Education & Training

IISc rated in top 100 by Times Higher Education ranking

Opportunity India Desk
Opportunity India Desk Jun 01, 2018 - 2 min read
IISc rated in top 100 by Times Higher Education ranking image
The UK has nine institutions in the Top 100, down from 10 last year, following Durham University’s exit.

The Indian Institute of Science (IISc) in Bengaluru has made it to the top 100 universities in the Times Higher Education’s World Reputation Rankings 2018, becoming the only Indian institution to make it to the prestigious list this year.

The IISc has been ranked in the 91-100 band of the annual list topped by American universities Harvard, Massachusetts Institute of Technology (MIT) and Stanford, with the UK’s Cambridge and Oxford completing the top five.

“India features in the table for the first time since 2011, with its flagship institution, the Indian Institute of Science, making the 91-100 banding,” said Phil Baty, editorial director of the rankings, which are compiled from a globally representative survey of 10,000 senior academics on the most renowned educational institutions in the world.

Founded in 1909, the IISc had started with just two departments General and Applied Chemistry and Electrical Technology —- but today has over 40 departments spread across six divisions: Biological Sciences, Chemical Sciences, Electrical Sciences, Interdisciplinary Research, Mechanical Sciences, and Physical and Mathematical Sciences.

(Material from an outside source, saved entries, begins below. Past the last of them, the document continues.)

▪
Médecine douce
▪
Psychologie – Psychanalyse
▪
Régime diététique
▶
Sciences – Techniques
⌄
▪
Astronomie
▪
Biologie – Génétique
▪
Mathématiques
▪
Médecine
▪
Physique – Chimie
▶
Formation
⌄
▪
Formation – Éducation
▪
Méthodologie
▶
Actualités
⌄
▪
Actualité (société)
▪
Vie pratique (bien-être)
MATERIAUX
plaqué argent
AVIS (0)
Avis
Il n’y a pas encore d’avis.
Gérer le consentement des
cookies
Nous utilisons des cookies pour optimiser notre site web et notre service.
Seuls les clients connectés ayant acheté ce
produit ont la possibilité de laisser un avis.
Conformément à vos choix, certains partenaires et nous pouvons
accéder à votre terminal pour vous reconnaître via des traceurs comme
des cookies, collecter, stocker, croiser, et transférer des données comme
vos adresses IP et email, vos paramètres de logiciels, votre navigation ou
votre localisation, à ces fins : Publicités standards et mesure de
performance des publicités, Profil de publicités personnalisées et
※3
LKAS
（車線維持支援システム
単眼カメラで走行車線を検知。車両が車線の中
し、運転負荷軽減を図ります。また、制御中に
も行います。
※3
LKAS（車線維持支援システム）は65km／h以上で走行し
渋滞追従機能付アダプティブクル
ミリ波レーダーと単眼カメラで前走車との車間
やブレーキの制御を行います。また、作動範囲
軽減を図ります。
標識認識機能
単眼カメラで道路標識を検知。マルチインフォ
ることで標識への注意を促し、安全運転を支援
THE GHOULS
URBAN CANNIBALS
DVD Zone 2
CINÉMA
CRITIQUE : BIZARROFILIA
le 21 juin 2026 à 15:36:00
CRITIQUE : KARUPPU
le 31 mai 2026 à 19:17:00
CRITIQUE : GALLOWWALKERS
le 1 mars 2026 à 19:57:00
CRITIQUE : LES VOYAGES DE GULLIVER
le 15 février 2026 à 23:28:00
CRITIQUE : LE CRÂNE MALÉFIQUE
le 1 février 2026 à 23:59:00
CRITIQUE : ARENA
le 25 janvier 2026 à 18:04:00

The UK has nine institutions in the Top 100, down from 10 last year, following Durham University’s exit. Several other UK universities also witnessed slight declines on last year, with University College London (UCL) shifting from 16th to joint 18th, Imperial College London falling from 18th to 20th and London School of Economics (LSE) slipping from 20th to 25th.

“This should give pause for serious thought as the country seeks to champion its status as ‘global Britain’ in a post-Brexit world,” Baty noted.

“What is particularly striking is that the US has actually strengthened its position in the world despite fears that the US is suffering a ‘Trump slump’ in terms of its global reputation,” Baty said.

The ‘World Reputation Rankings’ are created using what ‘Times Higher Education’ describes as the world’s largest invitation-only academic opinion survey and unique piece of research.

The survey, available in 15 languages, uses United Nations data as a guide to ensure that the response coverage is as representative of world scholarship as possible. It is also evenly spread across academic disciplines.

The 2018 rankings are based on a more than 10,000-strong survey carried out between January and March this year.